** Record extracts follows **

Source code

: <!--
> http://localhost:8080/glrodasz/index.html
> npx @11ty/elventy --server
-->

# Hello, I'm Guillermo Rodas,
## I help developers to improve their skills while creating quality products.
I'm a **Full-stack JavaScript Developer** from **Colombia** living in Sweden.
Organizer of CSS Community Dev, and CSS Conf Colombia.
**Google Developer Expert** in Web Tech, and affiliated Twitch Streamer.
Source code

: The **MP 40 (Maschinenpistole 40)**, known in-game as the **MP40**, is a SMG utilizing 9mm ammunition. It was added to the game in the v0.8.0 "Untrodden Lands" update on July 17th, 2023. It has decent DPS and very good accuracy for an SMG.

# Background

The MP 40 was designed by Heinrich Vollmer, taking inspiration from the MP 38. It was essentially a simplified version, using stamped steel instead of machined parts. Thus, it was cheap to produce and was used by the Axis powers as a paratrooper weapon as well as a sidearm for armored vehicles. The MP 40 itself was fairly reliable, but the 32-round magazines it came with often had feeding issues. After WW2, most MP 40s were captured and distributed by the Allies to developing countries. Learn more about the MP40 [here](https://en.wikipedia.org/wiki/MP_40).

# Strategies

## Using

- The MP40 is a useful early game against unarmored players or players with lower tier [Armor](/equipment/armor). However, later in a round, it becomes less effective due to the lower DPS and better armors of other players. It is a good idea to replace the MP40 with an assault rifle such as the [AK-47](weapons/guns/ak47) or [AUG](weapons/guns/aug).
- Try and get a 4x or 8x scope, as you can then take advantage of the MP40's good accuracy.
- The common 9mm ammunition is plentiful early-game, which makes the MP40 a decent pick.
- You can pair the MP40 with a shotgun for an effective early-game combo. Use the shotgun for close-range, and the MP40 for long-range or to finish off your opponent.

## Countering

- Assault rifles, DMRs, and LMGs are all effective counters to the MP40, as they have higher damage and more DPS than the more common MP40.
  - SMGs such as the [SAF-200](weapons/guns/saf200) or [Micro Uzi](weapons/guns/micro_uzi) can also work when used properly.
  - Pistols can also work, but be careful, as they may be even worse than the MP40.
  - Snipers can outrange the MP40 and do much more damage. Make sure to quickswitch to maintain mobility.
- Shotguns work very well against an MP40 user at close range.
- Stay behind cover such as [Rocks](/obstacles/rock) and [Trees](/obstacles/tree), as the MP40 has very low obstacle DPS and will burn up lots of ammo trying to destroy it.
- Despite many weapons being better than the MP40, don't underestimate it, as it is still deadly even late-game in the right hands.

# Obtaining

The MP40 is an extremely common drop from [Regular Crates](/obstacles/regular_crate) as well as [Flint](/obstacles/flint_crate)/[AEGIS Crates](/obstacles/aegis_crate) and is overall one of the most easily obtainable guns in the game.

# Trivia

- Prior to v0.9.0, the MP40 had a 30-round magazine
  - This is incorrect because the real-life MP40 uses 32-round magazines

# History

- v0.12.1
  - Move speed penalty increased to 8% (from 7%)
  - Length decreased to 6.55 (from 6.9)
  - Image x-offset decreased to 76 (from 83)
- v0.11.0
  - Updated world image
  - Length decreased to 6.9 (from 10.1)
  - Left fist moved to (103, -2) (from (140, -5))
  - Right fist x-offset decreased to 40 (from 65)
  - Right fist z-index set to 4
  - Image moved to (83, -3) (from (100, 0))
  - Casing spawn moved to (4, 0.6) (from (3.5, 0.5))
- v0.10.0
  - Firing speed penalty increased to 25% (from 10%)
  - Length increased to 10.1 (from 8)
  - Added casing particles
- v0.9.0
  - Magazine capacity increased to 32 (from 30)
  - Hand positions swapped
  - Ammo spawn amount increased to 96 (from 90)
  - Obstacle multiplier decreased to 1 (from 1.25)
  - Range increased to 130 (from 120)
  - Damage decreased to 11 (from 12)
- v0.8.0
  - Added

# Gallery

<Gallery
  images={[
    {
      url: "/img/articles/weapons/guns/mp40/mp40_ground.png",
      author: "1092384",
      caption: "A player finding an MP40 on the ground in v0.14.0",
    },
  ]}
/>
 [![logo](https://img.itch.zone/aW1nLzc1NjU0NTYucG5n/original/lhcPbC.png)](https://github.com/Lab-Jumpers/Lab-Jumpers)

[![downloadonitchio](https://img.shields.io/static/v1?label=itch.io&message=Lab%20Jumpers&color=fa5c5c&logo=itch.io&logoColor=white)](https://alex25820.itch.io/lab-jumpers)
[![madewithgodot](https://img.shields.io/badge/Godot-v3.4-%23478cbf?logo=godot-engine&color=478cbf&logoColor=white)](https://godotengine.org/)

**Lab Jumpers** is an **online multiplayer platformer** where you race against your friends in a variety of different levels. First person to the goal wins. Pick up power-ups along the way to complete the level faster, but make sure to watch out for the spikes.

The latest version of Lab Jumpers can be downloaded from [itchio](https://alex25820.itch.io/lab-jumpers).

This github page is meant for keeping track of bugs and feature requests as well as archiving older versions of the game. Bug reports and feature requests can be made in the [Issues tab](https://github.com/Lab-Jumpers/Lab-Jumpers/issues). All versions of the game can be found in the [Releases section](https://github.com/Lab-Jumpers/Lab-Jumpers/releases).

** End of Record extracts **

## What is needed
Exactly the lines running from the top of the records to the line that contains "I'm a **Full-stack", inclusive, must be set down, and nothing more.

## Expected output
Source code

: <!--
> http://localhost:8080/glrodasz/index.html
> npx @11ty/elventy --server
-->

# Hello, I'm Guillermo Rodas,
## I help developers to improve their skills while creating quality products.
I'm a **Full-stack JavaScript Developer** from **Colombia** living in Sweden.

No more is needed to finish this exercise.